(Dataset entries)
====

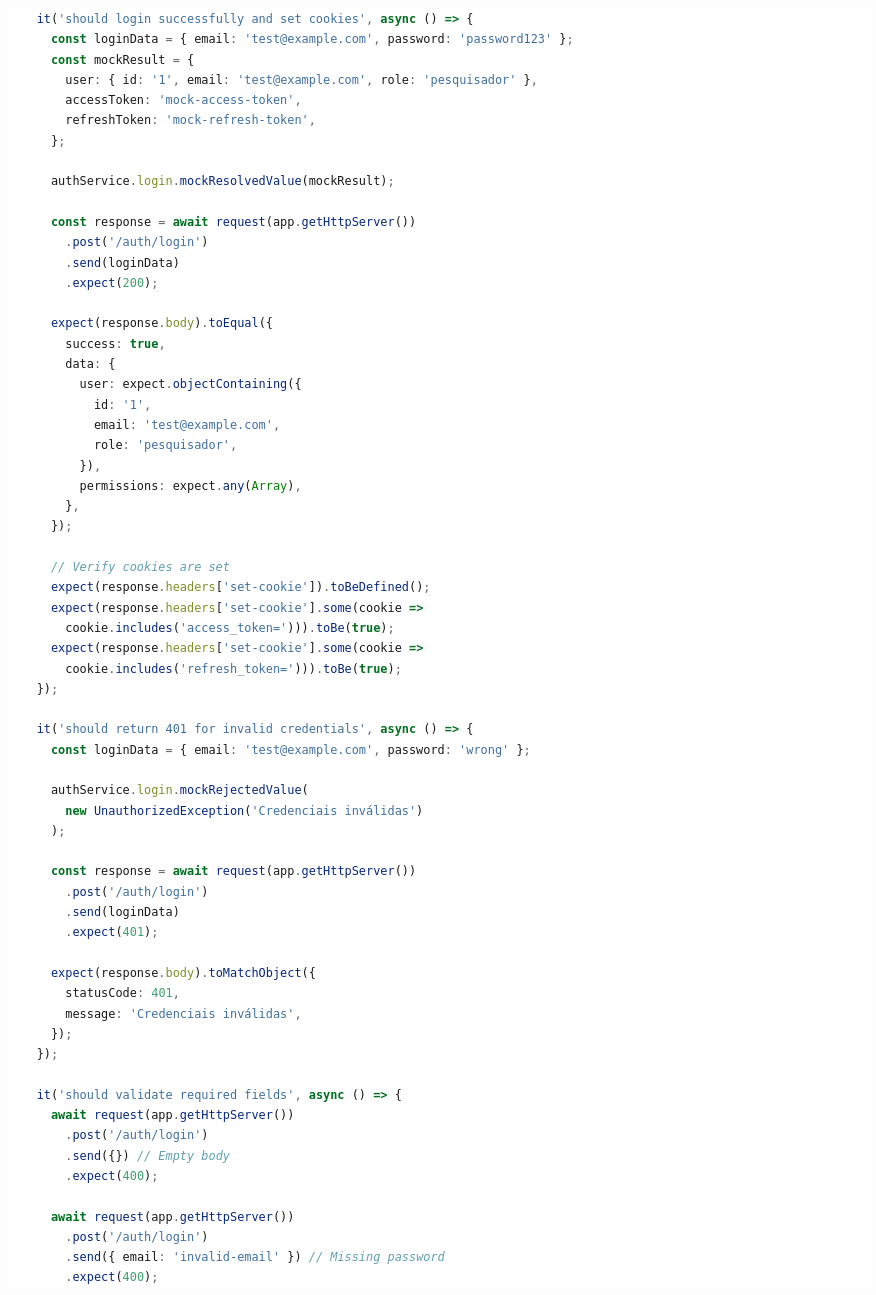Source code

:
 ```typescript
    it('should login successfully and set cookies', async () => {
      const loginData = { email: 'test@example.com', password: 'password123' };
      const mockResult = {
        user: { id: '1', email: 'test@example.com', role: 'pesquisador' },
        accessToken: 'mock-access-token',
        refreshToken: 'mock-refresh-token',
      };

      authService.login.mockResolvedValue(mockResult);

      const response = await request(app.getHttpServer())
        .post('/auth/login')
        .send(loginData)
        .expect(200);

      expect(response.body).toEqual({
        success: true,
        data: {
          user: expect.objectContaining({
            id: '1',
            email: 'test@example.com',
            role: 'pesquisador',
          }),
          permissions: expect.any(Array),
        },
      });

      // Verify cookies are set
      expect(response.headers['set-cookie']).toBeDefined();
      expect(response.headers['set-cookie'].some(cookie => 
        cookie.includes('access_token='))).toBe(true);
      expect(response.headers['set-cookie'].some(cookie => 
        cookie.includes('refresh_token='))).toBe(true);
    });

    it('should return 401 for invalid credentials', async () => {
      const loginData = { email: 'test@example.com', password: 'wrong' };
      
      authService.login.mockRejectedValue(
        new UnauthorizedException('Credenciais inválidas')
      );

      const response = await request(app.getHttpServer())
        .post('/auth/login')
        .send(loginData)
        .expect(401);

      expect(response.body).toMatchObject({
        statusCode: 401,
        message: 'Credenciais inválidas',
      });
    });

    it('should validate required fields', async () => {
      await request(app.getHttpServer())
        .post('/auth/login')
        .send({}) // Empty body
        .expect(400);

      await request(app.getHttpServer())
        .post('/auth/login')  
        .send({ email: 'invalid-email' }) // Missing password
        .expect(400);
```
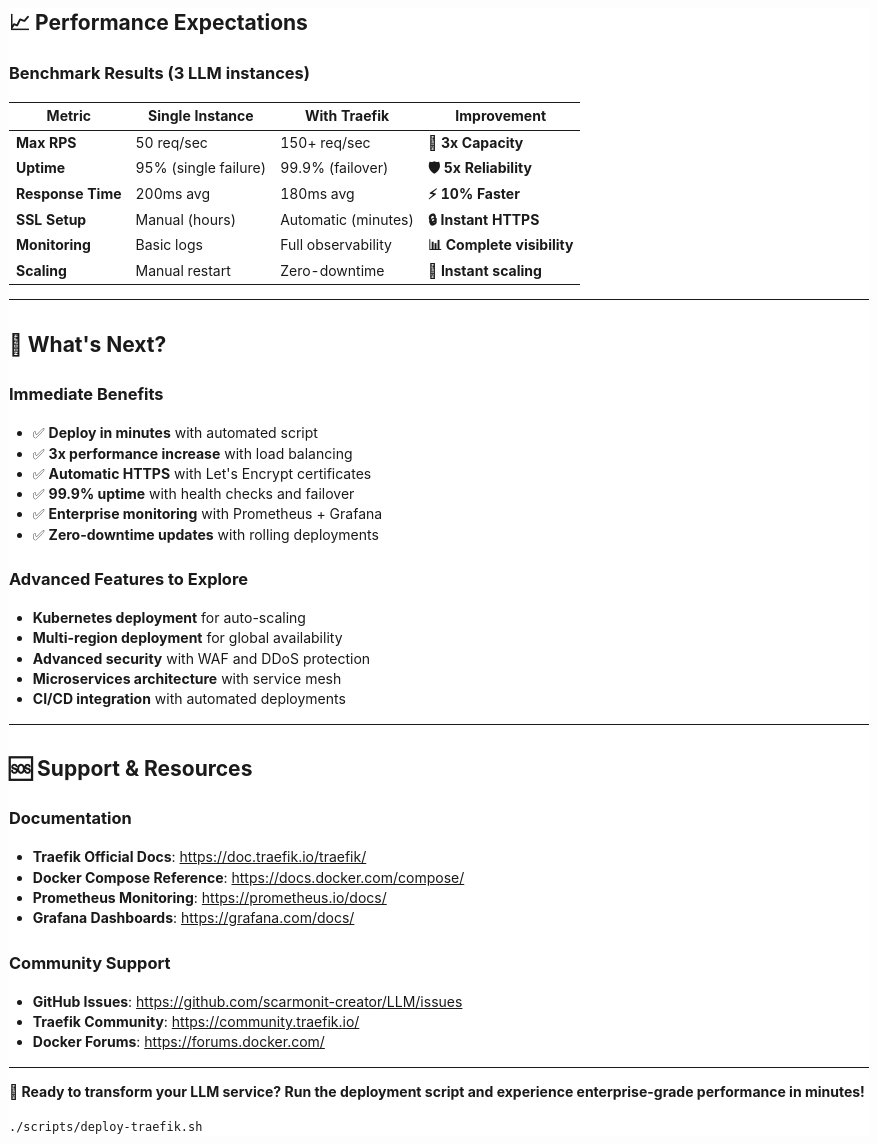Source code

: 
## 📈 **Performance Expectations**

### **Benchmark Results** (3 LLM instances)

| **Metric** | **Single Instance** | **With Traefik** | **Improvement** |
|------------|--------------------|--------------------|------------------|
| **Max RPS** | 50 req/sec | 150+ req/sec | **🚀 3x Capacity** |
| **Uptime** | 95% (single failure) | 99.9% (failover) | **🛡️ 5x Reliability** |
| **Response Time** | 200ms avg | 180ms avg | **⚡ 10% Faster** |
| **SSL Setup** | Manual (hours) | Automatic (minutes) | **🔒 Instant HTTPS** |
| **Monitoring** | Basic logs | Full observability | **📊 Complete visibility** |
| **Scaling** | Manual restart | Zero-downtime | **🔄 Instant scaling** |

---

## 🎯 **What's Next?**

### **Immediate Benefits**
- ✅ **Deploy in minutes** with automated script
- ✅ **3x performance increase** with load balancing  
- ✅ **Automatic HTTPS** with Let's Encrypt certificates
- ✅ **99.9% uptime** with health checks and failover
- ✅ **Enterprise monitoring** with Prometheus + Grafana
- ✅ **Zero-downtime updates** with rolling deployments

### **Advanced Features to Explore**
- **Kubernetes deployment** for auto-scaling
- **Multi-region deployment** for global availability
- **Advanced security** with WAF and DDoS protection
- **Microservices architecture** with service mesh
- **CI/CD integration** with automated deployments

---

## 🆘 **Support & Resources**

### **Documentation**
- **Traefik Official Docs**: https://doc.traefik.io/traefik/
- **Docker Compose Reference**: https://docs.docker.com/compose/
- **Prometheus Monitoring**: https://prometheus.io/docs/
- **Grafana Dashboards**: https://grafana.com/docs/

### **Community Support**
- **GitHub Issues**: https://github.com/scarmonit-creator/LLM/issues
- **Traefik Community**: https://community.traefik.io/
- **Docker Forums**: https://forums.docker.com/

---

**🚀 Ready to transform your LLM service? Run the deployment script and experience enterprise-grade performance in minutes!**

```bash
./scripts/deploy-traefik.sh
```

====

## EXERCISE AIM:
Only the pictures stay out; the rest of the entries above must be written out exactly.

## TASK ANSWER:
Source code

:
 ```typescript
    it('should login successfully and set cookies', async () => {
      const loginData = { email: 'test@example.com', password: 'password123' };
      const mockResult = {
        user: { id: '1', email: 'test@example.com', role: 'pesquisador' },
        accessToken: 'mock-access-token',
        refreshToken: 'mock-refresh-token',
      };

      authService.login.mockResolvedValue(mockResult);

      const response = await request(app.getHttpServer())
        .post('/auth/login')
        .send(loginData)
        .expect(200);

      expect(response.body).toEqual({
        success: true,
        data: {
          user: expect.objectContaining({
            id: '1',
            email: 'test@example.com',
            role: 'pesquisador',
          }),
          permissions: expect.any(Array),
        },
      });

      // Verify cookies are set
      expect(response.headers['set-cookie']).toBeDefined();
      expect(response.headers['set-cookie'].some(cookie => 
        cookie.includes('access_token='))).toBe(true);
      expect(response.headers['set-cookie'].some(cookie => 
        cookie.includes('refresh_token='))).toBe(true);
    });

    it('should return 401 for invalid credentials', async () => {
      const loginData = { email: 'test@example.com', password: 'wrong' };
      
      authService.login.mockRejectedValue(
        new UnauthorizedException('Credenciais inválidas')
      );

      const response = await request(app.getHttpServer())
        .post('/auth/login')
        .send(loginData)
        .expect(401);

      expect(response.body).toMatchObject({
        statusCode: 401,
        message: 'Credenciais inválidas',
      });
    });

    it('should validate required fields', async () => {
      await request(app.getHttpServer())
        .post('/auth/login')
        .send({}) // Empty body
        .expect(400);

      await request(app.getHttpServer())
        .post('/auth/login')  
        .send({ email: 'invalid-email' }) // Missing password
        .expect(400);
```
Source code

: 
## 📈 **Performance Expectations**

### **Benchmark Results** (3 LLM instances)

| **Metric** | **Single Instance** | **With Traefik** | **Improvement** |
|------------|--------------------|--------------------|------------------|
| **Max RPS** | 50 req/sec | 150+ req/sec | **🚀 3x Capacity** |
| **Uptime** | 95% (single failure) | 99.9% (failover) | **🛡️ 5x Reliability** |
| **Response Time** | 200ms avg | 180ms avg | **⚡ 10% Faster** |
| **SSL Setup** | Manual (hours) | Automatic (minutes) | **🔒 Instant HTTPS** |
| **Monitoring** | Basic logs | Full observability | **📊 Complete visibility** |
| **Scaling** | Manual restart | Zero-downtime | **🔄 Instant scaling** |

---

## 🎯 **What's Next?**

### **Immediate Benefits**
- ✅ **Deploy in minutes** with automated script
- ✅ **3x performance increase** with load balancing  
- ✅ **Automatic HTTPS** with Let's Encrypt certificates
- ✅ **99.9% uptime** with health checks and failover
- ✅ **Enterprise monitoring** with Prometheus + Grafana
- ✅ **Zero-downtime updates** with rolling deployments

### **Advanced Features to Explore**
- **Kubernetes deployment** for auto-scaling
- **Multi-region deployment** for global availability
- **Advanced security** with WAF and DDoS protection
- **Microservices architecture** with service mesh
- **CI/CD integration** with automated deployments

---

## 🆘 **Support & Resources**

### **Documentation**
- **Traefik Official Docs**: https://doc.traefik.io/traefik/
- **Docker Compose Reference**: https://docs.docker.com/compose/
- **Prometheus Monitoring**: https://prometheus.io/docs/
- **Grafana Dashboards**: https://grafana.com/docs/

### **Community Support**
- **GitHub Issues**: https://github.com/scarmonit-creator/LLM/issues
- **Traefik Community**: https://community.traefik.io/
- **Docker Forums**: https://forums.docker.com/

---

**🚀 Ready to transform your LLM service? Run the deployment script and experience enterprise-grade performance in minutes!**

```bash
./scripts/deploy-traefik.sh
```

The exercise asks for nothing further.